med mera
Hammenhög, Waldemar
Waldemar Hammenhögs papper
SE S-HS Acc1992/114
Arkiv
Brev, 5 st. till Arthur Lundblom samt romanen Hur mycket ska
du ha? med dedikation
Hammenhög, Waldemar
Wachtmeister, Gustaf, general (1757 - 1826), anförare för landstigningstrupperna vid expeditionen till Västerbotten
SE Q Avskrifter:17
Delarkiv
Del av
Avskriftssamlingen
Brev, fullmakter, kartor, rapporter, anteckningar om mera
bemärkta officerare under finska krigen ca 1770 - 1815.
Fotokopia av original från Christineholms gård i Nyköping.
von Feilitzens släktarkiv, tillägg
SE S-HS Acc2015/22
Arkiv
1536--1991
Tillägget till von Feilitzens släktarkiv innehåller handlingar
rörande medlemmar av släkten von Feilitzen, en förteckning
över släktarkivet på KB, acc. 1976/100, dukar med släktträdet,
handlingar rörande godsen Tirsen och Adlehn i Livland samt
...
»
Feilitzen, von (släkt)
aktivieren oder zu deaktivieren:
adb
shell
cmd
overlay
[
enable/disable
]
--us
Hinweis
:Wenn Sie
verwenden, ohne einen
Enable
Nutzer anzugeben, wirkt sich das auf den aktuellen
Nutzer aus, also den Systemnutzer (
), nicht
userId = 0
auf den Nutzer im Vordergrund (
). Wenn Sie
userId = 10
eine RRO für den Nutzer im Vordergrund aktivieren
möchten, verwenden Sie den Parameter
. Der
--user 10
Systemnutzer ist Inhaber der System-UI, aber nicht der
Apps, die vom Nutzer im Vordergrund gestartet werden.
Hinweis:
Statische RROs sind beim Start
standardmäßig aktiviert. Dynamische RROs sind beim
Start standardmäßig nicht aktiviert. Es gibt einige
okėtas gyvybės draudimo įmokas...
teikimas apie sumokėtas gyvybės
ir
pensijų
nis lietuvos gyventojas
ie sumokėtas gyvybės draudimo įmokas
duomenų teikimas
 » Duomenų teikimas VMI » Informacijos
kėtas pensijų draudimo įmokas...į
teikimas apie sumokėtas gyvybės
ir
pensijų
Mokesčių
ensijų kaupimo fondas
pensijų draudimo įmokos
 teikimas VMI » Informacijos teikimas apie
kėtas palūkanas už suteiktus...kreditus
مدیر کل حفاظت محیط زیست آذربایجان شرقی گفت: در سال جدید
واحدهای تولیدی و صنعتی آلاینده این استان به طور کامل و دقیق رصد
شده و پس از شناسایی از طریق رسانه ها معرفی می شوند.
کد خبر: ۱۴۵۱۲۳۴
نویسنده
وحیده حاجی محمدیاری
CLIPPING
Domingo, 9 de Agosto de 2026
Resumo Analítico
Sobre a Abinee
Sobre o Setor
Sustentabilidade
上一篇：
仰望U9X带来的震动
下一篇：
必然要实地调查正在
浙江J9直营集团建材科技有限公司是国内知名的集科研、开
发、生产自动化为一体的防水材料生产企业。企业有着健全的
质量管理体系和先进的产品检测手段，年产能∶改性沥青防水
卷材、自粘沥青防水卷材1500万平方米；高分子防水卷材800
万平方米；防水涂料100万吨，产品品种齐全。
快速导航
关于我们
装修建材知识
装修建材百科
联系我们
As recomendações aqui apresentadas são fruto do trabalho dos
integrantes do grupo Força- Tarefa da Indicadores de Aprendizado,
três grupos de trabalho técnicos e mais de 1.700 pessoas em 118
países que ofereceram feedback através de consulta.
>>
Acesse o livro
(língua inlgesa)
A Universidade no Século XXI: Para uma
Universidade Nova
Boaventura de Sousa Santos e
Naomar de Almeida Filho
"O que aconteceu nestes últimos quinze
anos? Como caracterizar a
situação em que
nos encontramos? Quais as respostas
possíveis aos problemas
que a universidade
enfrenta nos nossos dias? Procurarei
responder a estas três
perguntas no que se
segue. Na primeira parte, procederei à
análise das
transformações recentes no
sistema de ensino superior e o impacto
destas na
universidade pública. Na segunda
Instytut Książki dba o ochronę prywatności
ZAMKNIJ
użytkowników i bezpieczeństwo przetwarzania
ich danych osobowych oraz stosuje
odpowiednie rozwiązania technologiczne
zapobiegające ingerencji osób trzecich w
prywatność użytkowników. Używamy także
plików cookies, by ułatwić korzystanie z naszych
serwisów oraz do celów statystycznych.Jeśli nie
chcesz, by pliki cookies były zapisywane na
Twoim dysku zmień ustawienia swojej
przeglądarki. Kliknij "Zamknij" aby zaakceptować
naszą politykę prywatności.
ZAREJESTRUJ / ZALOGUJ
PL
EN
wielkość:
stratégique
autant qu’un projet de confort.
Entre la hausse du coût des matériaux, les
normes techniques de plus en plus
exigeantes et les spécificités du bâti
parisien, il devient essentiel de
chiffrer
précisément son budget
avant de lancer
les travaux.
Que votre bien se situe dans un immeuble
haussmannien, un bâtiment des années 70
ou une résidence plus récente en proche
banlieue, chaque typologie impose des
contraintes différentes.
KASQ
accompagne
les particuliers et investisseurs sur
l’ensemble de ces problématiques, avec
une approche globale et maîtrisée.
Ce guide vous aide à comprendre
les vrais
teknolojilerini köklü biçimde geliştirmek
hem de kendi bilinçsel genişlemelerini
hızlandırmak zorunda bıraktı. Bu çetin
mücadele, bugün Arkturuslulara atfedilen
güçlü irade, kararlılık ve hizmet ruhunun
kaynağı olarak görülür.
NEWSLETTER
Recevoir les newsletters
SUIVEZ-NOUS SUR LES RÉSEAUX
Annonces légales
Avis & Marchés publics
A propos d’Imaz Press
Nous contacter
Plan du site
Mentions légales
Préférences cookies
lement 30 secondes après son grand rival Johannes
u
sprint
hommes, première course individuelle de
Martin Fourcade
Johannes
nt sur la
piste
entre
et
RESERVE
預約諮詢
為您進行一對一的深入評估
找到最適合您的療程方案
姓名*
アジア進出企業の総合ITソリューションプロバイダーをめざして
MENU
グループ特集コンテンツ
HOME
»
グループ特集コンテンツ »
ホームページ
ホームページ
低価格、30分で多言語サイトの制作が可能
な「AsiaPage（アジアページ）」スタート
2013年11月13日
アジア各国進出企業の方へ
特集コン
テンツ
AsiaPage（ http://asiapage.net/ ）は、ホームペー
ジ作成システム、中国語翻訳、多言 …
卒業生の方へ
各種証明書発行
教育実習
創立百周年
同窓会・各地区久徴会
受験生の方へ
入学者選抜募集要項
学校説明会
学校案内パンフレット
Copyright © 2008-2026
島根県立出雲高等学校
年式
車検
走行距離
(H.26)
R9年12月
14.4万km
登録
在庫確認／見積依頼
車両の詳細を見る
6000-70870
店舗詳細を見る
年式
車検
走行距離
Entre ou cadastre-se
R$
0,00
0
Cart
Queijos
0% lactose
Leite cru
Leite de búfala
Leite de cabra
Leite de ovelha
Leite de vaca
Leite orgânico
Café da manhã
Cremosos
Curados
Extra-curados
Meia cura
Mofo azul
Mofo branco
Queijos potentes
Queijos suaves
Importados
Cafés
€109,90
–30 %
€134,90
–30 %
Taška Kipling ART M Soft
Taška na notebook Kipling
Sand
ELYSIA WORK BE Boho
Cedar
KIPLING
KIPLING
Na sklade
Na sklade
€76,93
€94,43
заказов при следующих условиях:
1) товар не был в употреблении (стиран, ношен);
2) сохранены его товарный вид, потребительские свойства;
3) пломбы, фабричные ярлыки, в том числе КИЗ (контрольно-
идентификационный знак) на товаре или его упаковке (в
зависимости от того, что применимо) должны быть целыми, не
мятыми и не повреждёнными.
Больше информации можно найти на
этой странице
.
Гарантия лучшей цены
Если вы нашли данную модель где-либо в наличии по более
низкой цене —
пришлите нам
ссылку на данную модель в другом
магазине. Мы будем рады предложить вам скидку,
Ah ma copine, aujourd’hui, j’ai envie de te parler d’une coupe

※ ※ ※

### EXERCISE
Copy down every line of the items from the very beginning through the line that contains "Tillägget till von", with each line unchanged.

### ANSWER AREA
med mera
Hammenhög, Waldemar
Waldemar Hammenhögs papper
SE S-HS Acc1992/114
Arkiv
Brev, 5 st. till Arthur Lundblom samt romanen Hur mycket ska
du ha? med dedikation
Hammenhög, Waldemar
Wachtmeister, Gustaf, general (1757 - 1826), anförare för landstigningstrupperna vid expeditionen till Västerbotten
SE Q Avskrifter:17
Delarkiv
Del av
Avskriftssamlingen
Brev, fullmakter, kartor, rapporter, anteckningar om mera
bemärkta officerare under finska krigen ca 1770 - 1815.
Fotokopia av original från Christineholms gård i Nyköping.
von Feilitzens släktarkiv, tillägg
SE S-HS Acc2015/22
Arkiv
1536--1991
Tillägget till von Feilitzens släktarkiv innehåller handlingar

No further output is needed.